PETs ensure good governance by tracking and monitoring income and expenditures of the local government institutions and subsequent development projects carried out by them. From 2014, CCT has strengthened the PETS committees that already existed and facilitated the establishment of new committees in districts where PETS had not yet reached. Currently CCT supported PETS Committees exist and are active in Bahi, Chunya, Gairo, Geita, Kilosa, and Same. PETS committees have been successful in ensuring the village government adheres to good governance and also citizen participation in village meetings. In this, CCT through PETS Committees is addressing a national acknowledged problem of low citizen participation in decision making processes. In 2014, REPOA reported that there were 13% decline in participation in council meetings in rural areas from 2006 to 2013 and 16% decline in village planning meetings in the same period.3 The committees are making significant contribution in opening up space for citizen participation and decision-making on development issues in rural areas. In the districts that the team visited where PETS committees exist, they were actively following up village income and expenditure accounts, development projects, and school projects. The effectiveness of PETS committees can partly be measured by the number of cases that PETS committees addressed. In the 6 districts4 where CCT intervened, PETS committees addressed 114 cases between 2012 and 2014.5 That is an average of 38 cases per year. In 2015, PETS committees addressed 51 cases,6 which is 34% increase. As shown in the table below, CCT has proven to be efficient in PETS.

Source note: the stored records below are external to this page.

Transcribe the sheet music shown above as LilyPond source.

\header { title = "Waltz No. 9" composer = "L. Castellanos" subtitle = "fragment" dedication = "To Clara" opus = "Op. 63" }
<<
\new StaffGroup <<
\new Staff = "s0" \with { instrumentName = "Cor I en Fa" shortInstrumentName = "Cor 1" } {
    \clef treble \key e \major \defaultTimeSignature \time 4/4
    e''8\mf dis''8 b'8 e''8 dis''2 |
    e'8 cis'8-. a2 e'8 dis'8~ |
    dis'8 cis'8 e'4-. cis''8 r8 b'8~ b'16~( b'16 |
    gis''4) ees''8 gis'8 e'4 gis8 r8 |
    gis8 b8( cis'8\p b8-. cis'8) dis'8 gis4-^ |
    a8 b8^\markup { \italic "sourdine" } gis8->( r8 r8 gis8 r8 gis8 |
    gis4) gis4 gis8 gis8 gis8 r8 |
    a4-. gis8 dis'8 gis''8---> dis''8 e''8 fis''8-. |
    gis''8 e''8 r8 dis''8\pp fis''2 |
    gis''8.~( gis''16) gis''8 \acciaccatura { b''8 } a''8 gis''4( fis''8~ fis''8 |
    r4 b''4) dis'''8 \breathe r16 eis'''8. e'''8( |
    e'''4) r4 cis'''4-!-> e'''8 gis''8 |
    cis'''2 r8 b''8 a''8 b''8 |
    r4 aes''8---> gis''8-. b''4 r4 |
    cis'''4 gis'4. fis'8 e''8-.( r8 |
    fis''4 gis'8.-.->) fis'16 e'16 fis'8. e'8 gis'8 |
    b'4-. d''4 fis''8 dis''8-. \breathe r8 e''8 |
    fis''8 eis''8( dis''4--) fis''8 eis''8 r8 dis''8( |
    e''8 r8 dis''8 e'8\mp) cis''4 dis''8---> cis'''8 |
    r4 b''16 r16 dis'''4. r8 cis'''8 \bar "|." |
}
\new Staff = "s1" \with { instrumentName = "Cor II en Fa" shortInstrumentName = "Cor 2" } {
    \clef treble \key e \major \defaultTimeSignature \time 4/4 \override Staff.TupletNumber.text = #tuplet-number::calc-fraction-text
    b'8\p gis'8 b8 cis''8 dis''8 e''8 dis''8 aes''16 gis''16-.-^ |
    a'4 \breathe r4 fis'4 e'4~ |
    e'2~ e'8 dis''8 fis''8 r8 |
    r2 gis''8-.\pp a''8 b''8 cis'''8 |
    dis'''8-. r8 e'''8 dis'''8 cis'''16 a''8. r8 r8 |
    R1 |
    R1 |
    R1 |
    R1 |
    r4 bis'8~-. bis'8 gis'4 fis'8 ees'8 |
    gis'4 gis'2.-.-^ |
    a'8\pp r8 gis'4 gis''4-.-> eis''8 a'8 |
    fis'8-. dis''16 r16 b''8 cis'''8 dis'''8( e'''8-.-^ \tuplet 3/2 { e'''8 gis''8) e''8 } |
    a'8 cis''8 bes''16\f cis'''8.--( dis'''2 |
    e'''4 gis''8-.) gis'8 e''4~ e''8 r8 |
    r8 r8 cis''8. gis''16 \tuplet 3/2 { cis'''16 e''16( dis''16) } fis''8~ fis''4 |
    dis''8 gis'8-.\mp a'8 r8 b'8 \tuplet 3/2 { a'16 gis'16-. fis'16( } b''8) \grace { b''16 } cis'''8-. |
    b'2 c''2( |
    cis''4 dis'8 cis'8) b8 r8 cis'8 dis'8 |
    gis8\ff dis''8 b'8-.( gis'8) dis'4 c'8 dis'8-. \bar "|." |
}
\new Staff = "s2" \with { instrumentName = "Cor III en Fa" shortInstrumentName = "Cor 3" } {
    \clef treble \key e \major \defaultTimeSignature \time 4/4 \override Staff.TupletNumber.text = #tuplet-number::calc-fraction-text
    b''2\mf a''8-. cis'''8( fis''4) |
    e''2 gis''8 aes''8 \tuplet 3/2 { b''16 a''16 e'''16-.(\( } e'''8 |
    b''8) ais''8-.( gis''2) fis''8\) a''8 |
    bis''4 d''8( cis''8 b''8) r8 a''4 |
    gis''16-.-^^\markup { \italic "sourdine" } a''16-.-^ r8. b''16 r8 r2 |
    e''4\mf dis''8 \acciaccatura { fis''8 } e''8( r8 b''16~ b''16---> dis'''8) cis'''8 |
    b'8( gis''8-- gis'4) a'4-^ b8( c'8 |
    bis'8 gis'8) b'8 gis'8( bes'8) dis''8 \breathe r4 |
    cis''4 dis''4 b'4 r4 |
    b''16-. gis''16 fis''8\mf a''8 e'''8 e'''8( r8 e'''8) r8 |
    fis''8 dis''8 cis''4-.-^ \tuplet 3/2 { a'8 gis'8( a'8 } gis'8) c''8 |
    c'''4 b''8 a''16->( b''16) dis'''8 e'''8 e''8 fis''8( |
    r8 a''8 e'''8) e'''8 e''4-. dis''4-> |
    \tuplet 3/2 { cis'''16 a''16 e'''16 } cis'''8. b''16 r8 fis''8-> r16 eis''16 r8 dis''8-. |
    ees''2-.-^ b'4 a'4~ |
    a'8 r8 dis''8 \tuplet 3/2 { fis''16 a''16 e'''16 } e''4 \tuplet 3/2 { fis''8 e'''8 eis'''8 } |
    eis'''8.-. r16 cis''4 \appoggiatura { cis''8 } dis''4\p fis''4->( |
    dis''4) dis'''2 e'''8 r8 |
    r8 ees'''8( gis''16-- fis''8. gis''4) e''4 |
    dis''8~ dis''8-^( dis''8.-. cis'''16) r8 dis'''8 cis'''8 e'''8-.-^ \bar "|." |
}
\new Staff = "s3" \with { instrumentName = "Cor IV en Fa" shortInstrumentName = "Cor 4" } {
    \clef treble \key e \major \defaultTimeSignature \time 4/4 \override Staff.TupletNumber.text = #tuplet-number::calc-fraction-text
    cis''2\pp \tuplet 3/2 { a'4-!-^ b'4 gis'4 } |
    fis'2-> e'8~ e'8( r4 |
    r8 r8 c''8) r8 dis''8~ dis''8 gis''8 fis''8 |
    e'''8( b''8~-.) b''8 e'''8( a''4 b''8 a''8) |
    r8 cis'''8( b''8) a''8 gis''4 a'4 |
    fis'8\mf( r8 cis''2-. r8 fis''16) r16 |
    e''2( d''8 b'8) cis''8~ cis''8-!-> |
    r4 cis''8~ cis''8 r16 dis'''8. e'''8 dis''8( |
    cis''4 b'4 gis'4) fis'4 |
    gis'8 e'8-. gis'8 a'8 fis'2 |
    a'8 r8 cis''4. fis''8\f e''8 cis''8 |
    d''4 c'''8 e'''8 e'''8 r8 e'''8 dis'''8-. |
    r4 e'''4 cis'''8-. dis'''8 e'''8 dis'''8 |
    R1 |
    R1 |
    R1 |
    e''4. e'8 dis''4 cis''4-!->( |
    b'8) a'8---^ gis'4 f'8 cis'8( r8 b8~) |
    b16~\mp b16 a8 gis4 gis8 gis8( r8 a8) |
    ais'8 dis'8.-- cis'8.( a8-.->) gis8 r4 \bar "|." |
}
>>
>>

Thus overall impact of PETS committees includes: improved good governance at village levels on areas of accountability and transparency and improved social services delivery in rural areas. The local government authorities admitted the positive role of PETS in making them doing their duties. For example, in Chibelela village, the Chairperson of the Village Council admitted “PETS have encouraged the participation of people in Village Assembly/Meetings as a result of mobilization and education by PETS committee.” Among the 51 cases addressed in 2015, 23 were social service delivery (health services and education), and the rest included infrastructure and water supply.7 In 2014/2015, CCT introduced PETS MASTER TRAINERS who have been facilitated to form, establish and mentor PETS Committees in the District of Bahi and Gairo. This Master Trainer approach is potentially consolidating the successes of PETS Committees as it will ensure sustainability and continuous formation of PETS Committees even in villages where CCT might not be able to reach in the future. Since 2015 when this approach was piloted in Bahi, 10 new village PETS Committees have been establishment and strengthening.